The ShanghaiTech University research team includes Shengkun Zhu, Chengcheng Guo, Yuanji Lu, Zhehao Shen, Yize Wu, Yu Hong, YiwenCai, Meihan Zheng, Yingliang Zhang, Lan Xu, and Jingyi Yu.
Funding information
This research was funded by the National Natural Science Foundation of China, National Key R&D Program of China, and the Central Guided Local Science and Technology Foundation of China, MoE KeyLab of Intelligent Perception and Human-Machine Collaboration (Shanghai Tech University), and the Shanghai Frontiers Science Center of Human-centered Artificial Intelligence.
About the Authors
Dr. Jingyi Yu is an OSA Fellow, IEEE Fellow and an ACM Distinguished Scientist, Director of the MoE Key Lab of Intelligent Perception and Human-Machine Collaboration. He received B.S. with honor from Caltech in 2000 in Computer Science and Applied Mathematics and Ph.D. from MIT in EECS in 2005. He is now the Inaugural Chair Professor of the ShanghaiTech University. He also serves as the Vice President of the university. Dr. Yu has been working extensively on computational imaging, computer vision, computer graphics, and bioinformatics. He has won multiple Best Paper Awards at top conferences, including the 2025 ACM SIGGRAPH Best Paper Award, the 2025 SIGGRAPH Best in Show Award (Emerging Technology), and a 2024 SIGGRAPH Best Paper Nomination. His student received the 2024 CVPR Best Student Paper Award. He was the first to introduce large visual models into chip design and received DAC Best Paper Honorable Mentions in both 2024 and 2025. He has served on the editorial boards of leading journals and was Program Chair of CVPR 2021 and ICCV 2027, as well as General Chair of ICCV 2025.
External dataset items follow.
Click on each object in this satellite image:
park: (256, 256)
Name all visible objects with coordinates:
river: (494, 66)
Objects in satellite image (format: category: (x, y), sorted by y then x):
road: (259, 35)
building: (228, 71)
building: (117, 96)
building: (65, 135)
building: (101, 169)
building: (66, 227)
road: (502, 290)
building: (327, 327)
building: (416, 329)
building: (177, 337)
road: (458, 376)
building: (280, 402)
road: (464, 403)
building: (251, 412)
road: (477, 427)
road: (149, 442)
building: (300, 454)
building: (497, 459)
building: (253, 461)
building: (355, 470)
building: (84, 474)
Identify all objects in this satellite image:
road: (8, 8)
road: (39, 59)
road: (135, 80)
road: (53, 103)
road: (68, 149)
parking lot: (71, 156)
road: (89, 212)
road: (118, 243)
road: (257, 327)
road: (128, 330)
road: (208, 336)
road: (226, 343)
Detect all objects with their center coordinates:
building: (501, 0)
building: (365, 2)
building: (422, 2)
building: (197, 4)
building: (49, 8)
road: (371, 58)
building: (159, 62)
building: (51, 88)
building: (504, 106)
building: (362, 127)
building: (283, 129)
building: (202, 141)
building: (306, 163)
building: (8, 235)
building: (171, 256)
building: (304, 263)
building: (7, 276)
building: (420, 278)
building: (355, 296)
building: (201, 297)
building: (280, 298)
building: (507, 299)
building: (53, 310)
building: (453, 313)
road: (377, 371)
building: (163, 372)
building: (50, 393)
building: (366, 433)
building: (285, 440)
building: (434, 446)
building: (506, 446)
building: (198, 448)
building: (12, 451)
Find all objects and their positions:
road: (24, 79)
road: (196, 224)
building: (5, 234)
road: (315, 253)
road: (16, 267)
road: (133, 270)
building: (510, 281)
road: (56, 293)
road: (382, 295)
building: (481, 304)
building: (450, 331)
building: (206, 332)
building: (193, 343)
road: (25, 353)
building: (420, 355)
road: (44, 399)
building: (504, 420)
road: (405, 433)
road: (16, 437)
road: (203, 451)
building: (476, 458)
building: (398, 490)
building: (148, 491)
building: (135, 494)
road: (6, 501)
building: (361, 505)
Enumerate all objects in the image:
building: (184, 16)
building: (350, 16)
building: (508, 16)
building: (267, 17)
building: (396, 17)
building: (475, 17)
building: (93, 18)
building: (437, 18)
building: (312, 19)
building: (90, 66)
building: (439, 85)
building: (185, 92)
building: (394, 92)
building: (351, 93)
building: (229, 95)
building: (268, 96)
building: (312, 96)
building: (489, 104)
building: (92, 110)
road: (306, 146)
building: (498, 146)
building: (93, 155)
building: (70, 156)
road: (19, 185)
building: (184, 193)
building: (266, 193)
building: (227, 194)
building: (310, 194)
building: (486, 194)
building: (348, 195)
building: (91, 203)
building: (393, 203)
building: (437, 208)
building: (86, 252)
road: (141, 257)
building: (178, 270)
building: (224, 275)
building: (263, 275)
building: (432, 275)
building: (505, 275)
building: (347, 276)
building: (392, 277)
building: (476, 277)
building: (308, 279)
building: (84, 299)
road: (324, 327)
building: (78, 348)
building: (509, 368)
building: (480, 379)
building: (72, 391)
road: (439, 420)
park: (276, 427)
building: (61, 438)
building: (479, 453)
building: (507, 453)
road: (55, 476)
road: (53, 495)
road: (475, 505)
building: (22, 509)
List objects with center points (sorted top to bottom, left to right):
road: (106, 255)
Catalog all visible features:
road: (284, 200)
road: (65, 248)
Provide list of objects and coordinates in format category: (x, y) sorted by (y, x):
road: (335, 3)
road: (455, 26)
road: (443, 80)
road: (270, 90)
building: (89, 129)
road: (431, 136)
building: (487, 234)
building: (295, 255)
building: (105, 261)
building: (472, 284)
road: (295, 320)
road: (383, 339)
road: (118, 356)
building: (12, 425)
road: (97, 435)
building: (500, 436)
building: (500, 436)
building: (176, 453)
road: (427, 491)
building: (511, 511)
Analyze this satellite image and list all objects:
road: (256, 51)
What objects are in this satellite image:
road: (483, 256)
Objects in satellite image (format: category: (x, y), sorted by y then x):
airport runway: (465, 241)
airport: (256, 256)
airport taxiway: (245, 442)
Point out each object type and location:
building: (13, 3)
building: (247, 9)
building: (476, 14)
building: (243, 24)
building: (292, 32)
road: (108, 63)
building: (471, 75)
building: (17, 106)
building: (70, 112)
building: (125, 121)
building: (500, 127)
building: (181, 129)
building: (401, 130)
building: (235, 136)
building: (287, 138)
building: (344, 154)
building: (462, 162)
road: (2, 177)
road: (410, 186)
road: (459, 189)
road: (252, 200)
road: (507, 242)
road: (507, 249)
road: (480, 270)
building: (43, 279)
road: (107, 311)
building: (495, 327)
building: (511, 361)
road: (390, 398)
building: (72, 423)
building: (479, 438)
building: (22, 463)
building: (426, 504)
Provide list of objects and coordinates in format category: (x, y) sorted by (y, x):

Dr. Lan Xu is an Assistant Professor with the School of Information Science and Technology at ShanghaiTech University, China. He received a PhD degree in Electronic and Computer Engineering from the Hong Kong University of Science and Technology (HKUST), Hong Kong, China. After that, he joined ShanghaiTech as a tenure-track Assistant Professor, PI. His research lies at the intersection of computer vision, computer graphics, and computer photography. He has published various top-tier conference and journal papers, including SIGGRAPH, CVPR, ICCP, IEEE TRO, IEEE TPAMI, and ACM TOG etc.
About Visual Intelligence
Visual Intelligence is an international, peer-reviewed, open-access journal devoted to the theory and practice of visual intelligence. This journal is the official publication of the China Society of Image and Graphics (CSIG), with Article Processing Charges fully covered by the Society. It focuses on the foundations of visual computing, the methodologies employed in the field, and the applications of visual intelligence, while particularly encouraging submissions that address rapidly advancing areas of visual intelligence research.